Give back the full listing that follows exactly as it reads.

....

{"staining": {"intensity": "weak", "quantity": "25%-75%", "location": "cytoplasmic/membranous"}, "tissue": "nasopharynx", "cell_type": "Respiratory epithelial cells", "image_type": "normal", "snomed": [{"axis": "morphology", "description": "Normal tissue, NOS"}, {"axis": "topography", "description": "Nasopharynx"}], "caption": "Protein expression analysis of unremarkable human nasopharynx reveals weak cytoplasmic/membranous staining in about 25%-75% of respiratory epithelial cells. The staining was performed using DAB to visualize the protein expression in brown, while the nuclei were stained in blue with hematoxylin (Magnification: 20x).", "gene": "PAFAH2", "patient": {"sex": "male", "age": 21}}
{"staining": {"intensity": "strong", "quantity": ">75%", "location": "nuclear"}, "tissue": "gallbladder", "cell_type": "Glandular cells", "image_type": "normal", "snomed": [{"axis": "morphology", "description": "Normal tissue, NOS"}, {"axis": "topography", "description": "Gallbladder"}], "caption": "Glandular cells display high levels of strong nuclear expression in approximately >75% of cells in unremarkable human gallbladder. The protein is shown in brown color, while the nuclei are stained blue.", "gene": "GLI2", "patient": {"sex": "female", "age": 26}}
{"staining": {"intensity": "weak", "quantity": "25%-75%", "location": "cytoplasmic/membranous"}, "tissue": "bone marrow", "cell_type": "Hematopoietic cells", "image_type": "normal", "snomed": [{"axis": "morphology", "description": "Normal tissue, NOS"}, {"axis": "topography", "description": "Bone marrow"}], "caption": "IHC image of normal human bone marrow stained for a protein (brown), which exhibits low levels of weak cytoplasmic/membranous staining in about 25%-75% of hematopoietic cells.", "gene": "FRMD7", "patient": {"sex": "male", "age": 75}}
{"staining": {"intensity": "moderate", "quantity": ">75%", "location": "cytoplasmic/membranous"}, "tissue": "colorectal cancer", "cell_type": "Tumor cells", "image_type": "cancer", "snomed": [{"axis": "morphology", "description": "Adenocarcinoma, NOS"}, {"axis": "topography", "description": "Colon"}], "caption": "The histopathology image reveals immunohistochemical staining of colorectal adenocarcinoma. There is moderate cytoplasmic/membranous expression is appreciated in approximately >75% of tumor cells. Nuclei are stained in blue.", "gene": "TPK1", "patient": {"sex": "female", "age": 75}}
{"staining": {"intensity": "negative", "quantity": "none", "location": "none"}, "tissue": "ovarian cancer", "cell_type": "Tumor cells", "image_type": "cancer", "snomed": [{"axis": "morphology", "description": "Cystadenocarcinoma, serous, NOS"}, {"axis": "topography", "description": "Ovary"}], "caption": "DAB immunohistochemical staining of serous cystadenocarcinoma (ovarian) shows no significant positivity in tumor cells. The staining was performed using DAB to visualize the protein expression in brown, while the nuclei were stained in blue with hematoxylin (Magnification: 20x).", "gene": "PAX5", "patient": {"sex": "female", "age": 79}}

....

## EXERCISE RESULT
{"staining": {"intensity": "weak", "quantity": "25%-75%", "location": "cytoplasmic/membranous"}, "tissue": "nasopharynx", "cell_type": "Respiratory epithelial cells", "image_type": "normal", "snomed": [{"axis": "morphology", "description": "Normal tissue, NOS"}, {"axis": "topography", "description": "Nasopharynx"}], "caption": "Protein expression analysis of unremarkable human nasopharynx reveals weak cytoplasmic/membranous staining in about 25%-75% of respiratory epithelial cells. The staining was performed using DAB to visualize the protein expression in brown, while the nuclei were stained in blue with hematoxylin (Magnification: 20x).", "gene": "PAFAH2", "patient": {"sex": "male", "age": 21}}
{"staining": {"intensity": "strong", "quantity": ">75%", "location": "nuclear"}, "tissue": "gallbladder", "cell_type": "Glandular cells", "image_type": "normal", "snomed": [{"axis": "morphology", "description": "Normal tissue, NOS"}, {"axis": "topography", "description": "Gallbladder"}], "caption": "Glandular cells display high levels of strong nuclear expression in approximately >75% of cells in unremarkable human gallbladder. The protein is shown in brown color, while the nuclei are stained blue.", "gene": "GLI2", "patient": {"sex": "female", "age": 26}}
{"staining": {"intensity": "weak", "quantity": "25%-75%", "location": "cytoplasmic/membranous"}, "tissue": "bone marrow", "cell_type": "Hematopoietic cells", "image_type": "normal", "snomed": [{"axis": "morphology", "description": "Normal tissue, NOS"}, {"axis": "topography", "description": "Bone marrow"}], "caption": "IHC image of normal human bone marrow stained for a protein (brown), which exhibits low levels of weak cytoplasmic/membranous staining in about 25%-75% of hematopoietic cells.", "gene": "FRMD7", "patient": {"sex": "male", "age": 75}}
{"staining": {"intensity": "moderate", "quantity": ">75%", "location": "cytoplasmic/membranous"}, "tissue": "colorectal cancer", "cell_type": "Tumor cells", "image_type": "cancer", "snomed": [{"axis": "morphology", "description": "Adenocarcinoma, NOS"}, {"axis": "topography", "description": "Colon"}], "caption": "The histopathology image reveals immunohistochemical staining of colorectal adenocarcinoma. There is moderate cytoplasmic/membranous expression is appreciated in approximately >75% of tumor cells. Nuclei are stained in blue.", "gene": "TPK1", "patient": {"sex": "female", "age": 75}}
{"staining": {"intensity": "negative", "quantity": "none", "location": "none"}, "tissue": "ovarian cancer", "cell_type": "Tumor cells", "image_type": "cancer", "snomed": [{"axis": "morphology", "description": "Cystadenocarcinoma, serous, NOS"}, {"axis": "topography", "description": "Ovary"}], "caption": "DAB immunohistochemical staining of serous cystadenocarcinoma (ovarian) shows no significant positivity in tumor cells. The staining was performed using DAB to visualize the protein expression in brown, while the nuclei were stained in blue with hematoxylin (Magnification: 20x).", "gene": "PAX5", "patient": {"sex": "female", "age": 79}}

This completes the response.